Columna publicada en La Tercera, 20.08.2014

Hace pocos días, Valentina Quiroga -subsecretaria de Educación- afirmó que la oposición a la reforma educacional se explica por los intereses creados. Según ella, los privilegios de algunos dan cuenta de la defensa del sistema actual. La táctica es tan vieja como Rousseau, y consiste en atribuirle al contradictor vicios morales: si usted no está de acuerdo conmigo, es porque tiene intereses ocultos e inconfesables. Así se cierran las puertas al diálogo, poniendo bajo sospecha a todo contradictor: a falta de ideas, buenos son los palos.

El uso de este tipo de argumentos por parte del oficialismo es signo inequívoco de los aprietos que enfrenta la reforma. La crisis, en todo caso, era más que previsible. Al asumir las consignas de la calle sin procesarlas ni intelectual ni políticamente, el gobierno renunció a su función más elemental: la mediación. En algún sentido, gobernar es darle una traducción política viable a los principios que se defienden. El detalle es que toda mediación exige un trabajo arduo, además de una clara conciencia de los límites de la acción política. Esto implica planificación, estudio, conocimiento acabado de la realidad, proyección, cálculo de los costos y diálogo auténtico con los involucrados (¿dónde quedó la democracia participativa?). De esto, el gobierno ha tenido poco, y por eso navega al garete: tiene una vaga idea del lugar al que quiere llegar, pero no tiene ninguna noción de cómo hacerlo.

No es casual entonces que la reforma estrella de Michelle Bachelet haya tenido, en pocos meses, al menos tres voceros distintos, ni que cada uno tenga su propia versión. Tampoco sorprende que Eyzaguirre haya sido desmentido por sus superiores e inferiores, ni que el ministerio haya sido intervenido desde Palacio. En rigor, nada de esto se ha pensado seriamente, y alguien debería asumir la responsabilidad de estar jugando con el futuro de millones de familias. Esta crítica no alcanza a tocar el fondo de la cuestión, sino que se mueve en un nivel más primario. Las reformas estructurales no están prohibidas por el decálogo, pero requieren mucho más trabajo y profesionalismo del que hemos visto hasta aquí. Hay una incoherencia manifiesta entre las pretensiones grandilocuentes de cambiarle el rostro al país, y la chapucería reinante. En ese sentido, no es exagerado afirmar que la Nueva Mayoría no ha estado a la altura de las expectativas que ella misma generó.

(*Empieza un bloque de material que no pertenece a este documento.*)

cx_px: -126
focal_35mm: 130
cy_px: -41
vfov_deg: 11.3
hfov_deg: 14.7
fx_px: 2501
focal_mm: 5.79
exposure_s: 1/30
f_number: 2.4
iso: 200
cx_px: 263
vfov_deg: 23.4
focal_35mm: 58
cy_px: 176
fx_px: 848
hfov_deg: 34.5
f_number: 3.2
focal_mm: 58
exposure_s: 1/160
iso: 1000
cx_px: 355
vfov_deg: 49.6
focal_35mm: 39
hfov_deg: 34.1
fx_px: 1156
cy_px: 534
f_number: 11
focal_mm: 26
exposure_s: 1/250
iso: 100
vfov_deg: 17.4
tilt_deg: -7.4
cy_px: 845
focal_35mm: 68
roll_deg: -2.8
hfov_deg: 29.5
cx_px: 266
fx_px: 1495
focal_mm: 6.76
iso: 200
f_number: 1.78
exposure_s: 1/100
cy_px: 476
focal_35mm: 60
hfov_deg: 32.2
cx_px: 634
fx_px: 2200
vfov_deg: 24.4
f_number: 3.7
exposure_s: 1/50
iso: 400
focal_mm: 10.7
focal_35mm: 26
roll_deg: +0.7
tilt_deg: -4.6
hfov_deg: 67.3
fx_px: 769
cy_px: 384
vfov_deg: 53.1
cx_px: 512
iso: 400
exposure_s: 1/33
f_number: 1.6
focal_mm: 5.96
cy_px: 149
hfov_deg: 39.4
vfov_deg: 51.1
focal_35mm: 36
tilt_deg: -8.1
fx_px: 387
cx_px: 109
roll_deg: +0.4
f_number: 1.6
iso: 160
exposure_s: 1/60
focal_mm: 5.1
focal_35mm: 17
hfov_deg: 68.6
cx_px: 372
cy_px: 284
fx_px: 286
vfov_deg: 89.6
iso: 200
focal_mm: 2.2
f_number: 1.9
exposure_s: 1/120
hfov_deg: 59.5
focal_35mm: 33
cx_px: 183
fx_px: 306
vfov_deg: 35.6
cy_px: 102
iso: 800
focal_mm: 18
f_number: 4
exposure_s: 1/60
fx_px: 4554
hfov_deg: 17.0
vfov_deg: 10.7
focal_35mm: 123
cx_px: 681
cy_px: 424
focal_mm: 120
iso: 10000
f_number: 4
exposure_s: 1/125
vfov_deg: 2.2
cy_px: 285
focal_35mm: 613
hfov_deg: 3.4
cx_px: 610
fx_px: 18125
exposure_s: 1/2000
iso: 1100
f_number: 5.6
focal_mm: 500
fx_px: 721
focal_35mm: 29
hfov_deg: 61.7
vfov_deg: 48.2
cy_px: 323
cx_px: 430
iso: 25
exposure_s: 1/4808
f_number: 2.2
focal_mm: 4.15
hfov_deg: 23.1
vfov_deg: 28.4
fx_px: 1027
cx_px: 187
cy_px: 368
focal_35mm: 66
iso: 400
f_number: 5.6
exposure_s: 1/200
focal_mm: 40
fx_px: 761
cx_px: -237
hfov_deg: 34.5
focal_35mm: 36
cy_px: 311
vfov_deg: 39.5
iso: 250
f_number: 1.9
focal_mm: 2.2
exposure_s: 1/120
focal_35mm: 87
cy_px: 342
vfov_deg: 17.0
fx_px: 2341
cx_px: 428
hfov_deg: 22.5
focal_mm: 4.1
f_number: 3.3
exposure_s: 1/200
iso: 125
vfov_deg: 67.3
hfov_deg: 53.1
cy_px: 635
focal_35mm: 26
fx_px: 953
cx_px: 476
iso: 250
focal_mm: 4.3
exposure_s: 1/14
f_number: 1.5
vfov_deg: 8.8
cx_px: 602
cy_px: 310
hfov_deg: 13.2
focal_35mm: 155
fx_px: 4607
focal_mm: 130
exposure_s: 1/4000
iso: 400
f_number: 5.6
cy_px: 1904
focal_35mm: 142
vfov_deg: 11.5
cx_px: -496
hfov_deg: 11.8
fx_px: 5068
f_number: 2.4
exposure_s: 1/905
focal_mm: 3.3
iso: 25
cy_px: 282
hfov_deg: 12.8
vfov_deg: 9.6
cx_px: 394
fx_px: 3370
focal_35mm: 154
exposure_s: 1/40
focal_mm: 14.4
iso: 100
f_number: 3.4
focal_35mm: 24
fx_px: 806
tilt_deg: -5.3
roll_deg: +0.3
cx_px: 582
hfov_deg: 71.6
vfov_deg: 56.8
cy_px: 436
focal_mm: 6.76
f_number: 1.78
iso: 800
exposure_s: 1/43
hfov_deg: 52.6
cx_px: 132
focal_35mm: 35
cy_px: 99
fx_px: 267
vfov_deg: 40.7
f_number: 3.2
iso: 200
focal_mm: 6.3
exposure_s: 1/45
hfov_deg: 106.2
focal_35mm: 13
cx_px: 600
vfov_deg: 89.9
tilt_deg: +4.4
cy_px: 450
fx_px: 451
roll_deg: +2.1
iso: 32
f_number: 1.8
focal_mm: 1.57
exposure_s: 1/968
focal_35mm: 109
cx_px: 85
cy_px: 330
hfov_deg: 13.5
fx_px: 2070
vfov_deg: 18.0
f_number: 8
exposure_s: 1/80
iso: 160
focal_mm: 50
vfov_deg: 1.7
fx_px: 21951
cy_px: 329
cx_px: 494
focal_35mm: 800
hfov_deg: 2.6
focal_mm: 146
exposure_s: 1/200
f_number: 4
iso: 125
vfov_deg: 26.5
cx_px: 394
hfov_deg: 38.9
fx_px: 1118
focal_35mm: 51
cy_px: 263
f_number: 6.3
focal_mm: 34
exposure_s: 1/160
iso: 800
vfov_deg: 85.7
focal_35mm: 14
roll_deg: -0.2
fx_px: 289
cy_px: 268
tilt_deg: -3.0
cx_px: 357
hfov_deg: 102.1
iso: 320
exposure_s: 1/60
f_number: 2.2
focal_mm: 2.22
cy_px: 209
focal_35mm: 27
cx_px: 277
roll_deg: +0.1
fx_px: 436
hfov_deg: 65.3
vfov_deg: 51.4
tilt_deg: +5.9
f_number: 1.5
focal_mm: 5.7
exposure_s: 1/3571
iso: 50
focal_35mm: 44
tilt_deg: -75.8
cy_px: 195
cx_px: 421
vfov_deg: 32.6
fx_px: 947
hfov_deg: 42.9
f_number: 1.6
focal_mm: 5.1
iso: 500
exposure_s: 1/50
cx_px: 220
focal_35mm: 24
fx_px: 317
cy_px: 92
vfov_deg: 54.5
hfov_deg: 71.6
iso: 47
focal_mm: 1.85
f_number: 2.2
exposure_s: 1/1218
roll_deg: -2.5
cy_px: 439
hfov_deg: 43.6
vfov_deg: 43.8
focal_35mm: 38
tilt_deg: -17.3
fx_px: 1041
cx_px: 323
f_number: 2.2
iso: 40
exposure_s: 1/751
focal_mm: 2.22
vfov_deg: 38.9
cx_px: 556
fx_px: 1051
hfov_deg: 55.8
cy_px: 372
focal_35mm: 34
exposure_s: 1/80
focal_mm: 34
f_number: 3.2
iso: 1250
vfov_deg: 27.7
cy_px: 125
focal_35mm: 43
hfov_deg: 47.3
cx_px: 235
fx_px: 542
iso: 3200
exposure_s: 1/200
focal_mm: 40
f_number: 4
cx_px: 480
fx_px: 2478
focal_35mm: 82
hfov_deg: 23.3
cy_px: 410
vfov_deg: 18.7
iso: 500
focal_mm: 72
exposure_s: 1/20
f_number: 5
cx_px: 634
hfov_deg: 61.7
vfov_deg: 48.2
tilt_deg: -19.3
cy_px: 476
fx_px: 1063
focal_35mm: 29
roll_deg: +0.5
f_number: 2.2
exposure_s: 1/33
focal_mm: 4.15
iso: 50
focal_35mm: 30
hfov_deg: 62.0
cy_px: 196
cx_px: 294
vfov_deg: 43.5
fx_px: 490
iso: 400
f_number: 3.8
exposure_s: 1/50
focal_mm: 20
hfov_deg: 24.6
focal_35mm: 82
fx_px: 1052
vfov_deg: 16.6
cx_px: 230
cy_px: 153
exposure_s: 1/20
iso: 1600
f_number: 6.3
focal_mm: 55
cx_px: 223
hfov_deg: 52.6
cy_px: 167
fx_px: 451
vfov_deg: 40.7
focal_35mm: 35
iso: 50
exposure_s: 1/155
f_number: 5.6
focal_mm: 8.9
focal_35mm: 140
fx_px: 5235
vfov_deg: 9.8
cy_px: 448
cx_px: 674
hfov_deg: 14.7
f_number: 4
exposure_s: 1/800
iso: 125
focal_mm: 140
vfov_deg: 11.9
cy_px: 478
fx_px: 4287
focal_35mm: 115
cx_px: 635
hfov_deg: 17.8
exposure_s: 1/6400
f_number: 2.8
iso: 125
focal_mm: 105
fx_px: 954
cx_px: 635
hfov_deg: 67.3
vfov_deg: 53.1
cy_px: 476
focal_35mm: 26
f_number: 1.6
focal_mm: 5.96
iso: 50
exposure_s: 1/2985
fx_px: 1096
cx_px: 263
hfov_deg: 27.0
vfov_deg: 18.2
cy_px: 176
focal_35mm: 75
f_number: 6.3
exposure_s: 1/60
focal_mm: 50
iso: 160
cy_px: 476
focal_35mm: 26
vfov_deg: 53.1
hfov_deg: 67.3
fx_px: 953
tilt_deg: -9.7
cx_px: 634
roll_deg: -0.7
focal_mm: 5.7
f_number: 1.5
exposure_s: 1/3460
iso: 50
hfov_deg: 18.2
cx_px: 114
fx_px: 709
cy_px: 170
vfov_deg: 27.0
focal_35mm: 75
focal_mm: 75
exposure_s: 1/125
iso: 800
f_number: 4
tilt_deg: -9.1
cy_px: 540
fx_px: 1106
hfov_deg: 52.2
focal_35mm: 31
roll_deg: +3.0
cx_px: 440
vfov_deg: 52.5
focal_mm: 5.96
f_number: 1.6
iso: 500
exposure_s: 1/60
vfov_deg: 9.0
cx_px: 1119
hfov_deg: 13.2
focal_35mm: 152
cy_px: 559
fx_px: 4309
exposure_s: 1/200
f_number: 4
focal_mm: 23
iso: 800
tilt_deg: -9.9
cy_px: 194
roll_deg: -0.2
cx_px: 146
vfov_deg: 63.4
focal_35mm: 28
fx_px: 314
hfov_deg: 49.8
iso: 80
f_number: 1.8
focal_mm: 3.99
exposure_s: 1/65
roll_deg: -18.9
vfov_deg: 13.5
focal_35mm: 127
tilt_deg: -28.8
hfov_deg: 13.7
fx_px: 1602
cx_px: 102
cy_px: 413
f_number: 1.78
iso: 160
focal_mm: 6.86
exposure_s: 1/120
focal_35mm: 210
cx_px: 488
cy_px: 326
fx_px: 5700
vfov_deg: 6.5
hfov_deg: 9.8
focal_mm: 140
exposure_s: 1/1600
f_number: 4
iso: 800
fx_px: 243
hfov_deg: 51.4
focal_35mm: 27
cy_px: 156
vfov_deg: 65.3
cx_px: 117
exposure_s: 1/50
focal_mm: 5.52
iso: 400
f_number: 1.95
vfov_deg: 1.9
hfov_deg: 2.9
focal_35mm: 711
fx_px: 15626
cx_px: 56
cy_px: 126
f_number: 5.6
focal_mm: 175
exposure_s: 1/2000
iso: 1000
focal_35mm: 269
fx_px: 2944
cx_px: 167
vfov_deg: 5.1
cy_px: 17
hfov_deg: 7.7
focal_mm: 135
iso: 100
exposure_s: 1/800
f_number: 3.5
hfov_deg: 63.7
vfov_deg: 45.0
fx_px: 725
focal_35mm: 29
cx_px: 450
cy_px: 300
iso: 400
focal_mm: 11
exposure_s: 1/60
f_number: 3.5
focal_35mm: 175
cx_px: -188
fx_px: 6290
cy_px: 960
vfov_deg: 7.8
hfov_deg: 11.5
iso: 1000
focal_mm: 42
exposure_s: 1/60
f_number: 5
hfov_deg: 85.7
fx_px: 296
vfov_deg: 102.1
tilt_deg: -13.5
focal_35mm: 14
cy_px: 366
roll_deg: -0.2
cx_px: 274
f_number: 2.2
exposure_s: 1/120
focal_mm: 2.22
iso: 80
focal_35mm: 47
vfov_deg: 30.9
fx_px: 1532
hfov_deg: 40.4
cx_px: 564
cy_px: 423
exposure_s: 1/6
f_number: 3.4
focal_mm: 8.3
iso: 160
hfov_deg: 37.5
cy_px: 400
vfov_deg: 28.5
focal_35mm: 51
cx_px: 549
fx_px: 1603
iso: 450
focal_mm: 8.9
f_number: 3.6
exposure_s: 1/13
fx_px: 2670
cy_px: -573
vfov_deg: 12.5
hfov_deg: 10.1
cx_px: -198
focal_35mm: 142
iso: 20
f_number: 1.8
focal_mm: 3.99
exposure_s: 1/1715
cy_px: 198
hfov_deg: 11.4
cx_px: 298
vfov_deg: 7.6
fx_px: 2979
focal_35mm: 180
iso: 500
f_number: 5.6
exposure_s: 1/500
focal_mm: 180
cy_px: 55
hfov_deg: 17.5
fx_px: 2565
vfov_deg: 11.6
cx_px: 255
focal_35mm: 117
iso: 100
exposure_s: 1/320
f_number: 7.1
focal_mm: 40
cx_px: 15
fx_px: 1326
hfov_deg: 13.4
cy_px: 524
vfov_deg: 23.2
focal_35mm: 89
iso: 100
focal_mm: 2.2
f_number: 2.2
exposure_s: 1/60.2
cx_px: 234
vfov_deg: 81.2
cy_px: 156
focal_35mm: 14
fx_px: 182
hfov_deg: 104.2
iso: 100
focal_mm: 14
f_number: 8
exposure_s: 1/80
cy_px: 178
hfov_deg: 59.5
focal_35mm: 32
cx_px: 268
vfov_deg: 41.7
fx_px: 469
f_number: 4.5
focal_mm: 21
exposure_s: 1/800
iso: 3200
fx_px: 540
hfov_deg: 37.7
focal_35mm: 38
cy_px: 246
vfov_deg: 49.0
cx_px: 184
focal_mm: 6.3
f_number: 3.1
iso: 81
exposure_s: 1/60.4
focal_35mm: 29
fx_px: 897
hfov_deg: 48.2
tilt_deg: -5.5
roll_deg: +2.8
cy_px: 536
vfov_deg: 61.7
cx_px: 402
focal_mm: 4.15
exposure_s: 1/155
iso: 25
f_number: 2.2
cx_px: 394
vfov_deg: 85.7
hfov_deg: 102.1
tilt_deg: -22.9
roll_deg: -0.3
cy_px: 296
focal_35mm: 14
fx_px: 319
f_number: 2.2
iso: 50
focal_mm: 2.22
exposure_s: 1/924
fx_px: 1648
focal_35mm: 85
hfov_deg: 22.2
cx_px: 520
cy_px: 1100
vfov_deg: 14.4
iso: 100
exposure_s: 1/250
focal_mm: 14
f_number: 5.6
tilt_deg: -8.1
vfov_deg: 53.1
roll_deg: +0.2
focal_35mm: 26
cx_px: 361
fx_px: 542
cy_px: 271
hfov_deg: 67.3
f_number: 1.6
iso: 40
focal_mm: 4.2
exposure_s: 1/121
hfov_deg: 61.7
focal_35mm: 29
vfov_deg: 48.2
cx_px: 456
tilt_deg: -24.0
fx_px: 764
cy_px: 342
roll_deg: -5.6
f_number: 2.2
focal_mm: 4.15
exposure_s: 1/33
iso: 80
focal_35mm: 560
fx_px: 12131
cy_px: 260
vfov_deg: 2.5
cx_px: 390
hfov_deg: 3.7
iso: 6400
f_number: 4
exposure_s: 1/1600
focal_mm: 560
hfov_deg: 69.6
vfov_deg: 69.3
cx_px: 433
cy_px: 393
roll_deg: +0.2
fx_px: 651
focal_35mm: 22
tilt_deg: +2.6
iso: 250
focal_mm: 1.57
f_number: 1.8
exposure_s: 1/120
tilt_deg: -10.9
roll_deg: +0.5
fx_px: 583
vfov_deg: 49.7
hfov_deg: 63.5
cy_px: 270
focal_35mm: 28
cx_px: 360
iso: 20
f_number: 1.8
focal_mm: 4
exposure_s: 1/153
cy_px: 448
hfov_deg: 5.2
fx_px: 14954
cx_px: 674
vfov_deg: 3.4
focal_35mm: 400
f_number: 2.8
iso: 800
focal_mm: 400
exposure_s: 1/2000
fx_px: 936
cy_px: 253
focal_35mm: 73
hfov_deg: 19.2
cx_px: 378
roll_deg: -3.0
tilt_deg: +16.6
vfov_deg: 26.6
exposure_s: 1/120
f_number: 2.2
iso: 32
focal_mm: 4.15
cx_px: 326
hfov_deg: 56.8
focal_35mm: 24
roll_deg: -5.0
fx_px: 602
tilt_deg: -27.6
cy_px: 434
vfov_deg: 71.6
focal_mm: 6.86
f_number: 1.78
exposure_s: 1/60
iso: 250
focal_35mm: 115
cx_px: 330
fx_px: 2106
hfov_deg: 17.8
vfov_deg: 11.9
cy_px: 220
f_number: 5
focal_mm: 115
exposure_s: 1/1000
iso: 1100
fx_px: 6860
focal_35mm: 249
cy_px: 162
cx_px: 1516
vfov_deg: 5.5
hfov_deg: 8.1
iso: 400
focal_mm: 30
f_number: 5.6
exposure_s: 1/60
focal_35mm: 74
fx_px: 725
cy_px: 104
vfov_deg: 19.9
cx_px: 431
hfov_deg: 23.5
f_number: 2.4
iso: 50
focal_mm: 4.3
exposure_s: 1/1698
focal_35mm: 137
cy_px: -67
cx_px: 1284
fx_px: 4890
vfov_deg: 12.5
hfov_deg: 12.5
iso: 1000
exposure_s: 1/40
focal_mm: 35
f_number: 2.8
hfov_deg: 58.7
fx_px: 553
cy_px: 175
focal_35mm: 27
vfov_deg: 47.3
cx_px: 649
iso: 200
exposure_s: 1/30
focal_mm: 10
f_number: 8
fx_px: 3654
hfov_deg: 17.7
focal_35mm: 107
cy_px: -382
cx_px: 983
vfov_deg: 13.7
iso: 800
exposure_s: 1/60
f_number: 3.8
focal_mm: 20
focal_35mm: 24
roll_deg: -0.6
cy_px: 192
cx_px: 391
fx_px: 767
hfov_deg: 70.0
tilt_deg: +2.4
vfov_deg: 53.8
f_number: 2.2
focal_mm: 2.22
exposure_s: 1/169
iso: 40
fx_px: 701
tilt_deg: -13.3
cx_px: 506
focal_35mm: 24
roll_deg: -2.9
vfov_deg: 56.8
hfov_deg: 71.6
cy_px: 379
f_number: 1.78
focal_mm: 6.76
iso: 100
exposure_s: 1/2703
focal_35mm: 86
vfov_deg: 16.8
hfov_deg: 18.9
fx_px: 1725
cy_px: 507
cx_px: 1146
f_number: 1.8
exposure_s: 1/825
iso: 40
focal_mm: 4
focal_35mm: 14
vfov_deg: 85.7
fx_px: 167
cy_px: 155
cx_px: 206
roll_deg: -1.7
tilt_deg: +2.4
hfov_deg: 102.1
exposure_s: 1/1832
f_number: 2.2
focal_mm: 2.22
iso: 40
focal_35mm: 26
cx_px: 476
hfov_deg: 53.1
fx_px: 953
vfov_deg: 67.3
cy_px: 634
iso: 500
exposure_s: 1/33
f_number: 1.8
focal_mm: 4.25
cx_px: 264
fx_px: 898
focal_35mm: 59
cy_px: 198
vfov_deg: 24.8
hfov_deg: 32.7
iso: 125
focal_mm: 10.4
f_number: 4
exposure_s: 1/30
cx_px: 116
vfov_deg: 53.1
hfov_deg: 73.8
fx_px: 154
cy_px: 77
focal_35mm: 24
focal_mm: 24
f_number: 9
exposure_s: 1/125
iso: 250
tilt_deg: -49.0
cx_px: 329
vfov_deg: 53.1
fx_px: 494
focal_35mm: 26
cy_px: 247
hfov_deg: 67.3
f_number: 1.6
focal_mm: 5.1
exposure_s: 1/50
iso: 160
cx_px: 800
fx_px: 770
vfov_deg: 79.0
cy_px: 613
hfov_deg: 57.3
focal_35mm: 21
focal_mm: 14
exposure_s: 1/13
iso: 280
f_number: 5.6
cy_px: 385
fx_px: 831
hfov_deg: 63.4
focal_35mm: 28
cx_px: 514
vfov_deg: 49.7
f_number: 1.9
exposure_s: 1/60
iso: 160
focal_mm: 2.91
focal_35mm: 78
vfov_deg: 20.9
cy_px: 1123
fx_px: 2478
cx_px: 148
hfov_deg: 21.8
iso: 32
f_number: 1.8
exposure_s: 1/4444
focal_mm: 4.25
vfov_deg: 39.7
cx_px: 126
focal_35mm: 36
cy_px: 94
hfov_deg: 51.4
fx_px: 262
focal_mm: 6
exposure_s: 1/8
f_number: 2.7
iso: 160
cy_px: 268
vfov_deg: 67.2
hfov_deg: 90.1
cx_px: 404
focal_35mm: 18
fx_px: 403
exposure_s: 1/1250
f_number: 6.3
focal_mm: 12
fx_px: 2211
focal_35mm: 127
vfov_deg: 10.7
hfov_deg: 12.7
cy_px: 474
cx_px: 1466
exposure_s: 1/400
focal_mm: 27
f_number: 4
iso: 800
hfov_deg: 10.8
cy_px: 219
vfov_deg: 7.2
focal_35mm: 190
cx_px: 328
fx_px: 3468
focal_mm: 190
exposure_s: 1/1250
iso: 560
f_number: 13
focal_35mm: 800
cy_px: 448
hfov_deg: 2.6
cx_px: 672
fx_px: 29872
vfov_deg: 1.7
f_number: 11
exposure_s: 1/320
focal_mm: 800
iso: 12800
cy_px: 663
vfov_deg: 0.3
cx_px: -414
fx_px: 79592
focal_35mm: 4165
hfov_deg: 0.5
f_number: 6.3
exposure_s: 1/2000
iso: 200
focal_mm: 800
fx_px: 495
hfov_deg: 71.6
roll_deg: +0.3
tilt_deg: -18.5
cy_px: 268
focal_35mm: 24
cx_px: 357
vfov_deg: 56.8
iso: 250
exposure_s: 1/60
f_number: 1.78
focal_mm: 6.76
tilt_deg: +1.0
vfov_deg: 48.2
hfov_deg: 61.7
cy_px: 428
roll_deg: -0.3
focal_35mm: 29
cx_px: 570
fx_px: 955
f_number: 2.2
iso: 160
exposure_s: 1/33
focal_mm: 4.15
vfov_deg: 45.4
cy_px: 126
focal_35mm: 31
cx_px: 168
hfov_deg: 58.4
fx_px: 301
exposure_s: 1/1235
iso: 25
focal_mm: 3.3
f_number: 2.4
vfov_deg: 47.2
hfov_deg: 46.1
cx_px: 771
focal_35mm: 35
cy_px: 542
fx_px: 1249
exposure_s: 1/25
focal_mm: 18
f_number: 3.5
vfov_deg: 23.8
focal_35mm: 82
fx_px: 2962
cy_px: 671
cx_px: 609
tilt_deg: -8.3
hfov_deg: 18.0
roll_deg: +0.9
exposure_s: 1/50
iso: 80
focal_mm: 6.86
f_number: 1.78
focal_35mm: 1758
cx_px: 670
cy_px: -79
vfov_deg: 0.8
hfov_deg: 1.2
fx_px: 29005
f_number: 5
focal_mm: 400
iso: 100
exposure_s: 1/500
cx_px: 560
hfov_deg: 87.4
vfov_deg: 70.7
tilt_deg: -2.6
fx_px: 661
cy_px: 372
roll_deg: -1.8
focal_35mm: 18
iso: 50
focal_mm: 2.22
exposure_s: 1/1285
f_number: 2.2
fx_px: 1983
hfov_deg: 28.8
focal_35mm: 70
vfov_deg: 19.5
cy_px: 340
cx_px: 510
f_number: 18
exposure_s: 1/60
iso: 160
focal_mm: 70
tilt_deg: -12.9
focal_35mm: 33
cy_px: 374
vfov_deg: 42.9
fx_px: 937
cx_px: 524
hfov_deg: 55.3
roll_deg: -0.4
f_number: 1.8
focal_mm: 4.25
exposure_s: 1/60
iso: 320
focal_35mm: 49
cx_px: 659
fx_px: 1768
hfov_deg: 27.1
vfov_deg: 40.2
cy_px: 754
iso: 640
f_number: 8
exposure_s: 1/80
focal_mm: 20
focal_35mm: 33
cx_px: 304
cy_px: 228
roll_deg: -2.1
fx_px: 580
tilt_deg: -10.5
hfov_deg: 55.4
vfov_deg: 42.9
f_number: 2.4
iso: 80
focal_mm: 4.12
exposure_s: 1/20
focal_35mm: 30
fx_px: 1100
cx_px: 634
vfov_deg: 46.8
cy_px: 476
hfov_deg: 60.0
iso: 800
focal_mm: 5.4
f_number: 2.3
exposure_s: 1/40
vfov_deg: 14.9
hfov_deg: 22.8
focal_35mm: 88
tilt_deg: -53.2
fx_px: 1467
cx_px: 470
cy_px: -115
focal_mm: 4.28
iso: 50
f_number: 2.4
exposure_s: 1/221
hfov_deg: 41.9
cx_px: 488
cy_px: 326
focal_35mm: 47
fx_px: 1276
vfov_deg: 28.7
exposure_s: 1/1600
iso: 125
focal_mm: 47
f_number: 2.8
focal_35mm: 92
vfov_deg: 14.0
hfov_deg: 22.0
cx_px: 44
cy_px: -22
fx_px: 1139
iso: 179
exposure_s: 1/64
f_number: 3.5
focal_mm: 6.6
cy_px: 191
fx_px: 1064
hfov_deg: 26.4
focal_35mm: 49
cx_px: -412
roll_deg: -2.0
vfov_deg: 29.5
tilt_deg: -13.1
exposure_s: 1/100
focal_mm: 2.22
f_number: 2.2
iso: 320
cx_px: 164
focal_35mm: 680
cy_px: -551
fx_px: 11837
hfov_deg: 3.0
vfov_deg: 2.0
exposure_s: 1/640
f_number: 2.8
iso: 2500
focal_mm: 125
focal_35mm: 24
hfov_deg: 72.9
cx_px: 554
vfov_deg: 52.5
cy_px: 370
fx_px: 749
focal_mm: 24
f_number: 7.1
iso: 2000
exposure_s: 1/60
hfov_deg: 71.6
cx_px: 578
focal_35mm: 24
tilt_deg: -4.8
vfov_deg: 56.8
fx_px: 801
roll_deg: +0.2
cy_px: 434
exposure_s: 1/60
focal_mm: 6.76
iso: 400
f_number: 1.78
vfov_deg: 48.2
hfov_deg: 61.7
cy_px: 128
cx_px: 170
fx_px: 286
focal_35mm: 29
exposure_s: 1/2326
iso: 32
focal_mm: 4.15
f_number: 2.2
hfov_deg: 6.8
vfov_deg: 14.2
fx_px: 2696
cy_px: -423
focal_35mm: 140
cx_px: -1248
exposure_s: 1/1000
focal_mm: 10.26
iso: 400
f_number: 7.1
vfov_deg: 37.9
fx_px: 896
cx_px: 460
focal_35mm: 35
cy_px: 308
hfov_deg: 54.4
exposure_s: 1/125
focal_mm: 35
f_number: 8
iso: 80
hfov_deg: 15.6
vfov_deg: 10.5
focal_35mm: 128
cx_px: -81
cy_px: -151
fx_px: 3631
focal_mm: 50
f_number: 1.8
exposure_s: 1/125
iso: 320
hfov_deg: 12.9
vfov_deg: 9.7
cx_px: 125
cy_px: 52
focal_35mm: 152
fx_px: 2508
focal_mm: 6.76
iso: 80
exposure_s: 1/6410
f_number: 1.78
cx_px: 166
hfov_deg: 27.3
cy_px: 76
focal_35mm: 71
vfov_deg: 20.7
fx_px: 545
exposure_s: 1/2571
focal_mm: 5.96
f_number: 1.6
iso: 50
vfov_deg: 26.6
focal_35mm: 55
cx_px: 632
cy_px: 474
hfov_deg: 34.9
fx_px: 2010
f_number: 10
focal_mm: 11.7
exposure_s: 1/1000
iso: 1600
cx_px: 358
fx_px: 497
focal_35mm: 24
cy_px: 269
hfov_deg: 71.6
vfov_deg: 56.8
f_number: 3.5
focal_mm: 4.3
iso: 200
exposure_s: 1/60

Por ahora, a la reforma no le dan los números (nadie sabe cuánto cuesta), no le dan los votos (el trabajo político interno no ha sido muy delicado), no le da el apoyo ciudadano (es una reforma ilustrada, desconectada de la realidad), ni tampoco le da la honestidad (es un experimento de la elite de izquierda con hijos ajenos). La duda entonces es cuándo y cómo el gobierno asumirá una realidad política que se cae de madura: la reforma necesita de una cirugía mayor. El laberinto en el que libremente entró la izquierda no tiene ninguna salida fácil, pero el encierro y la sordera pueden terminar siendo mucho peor.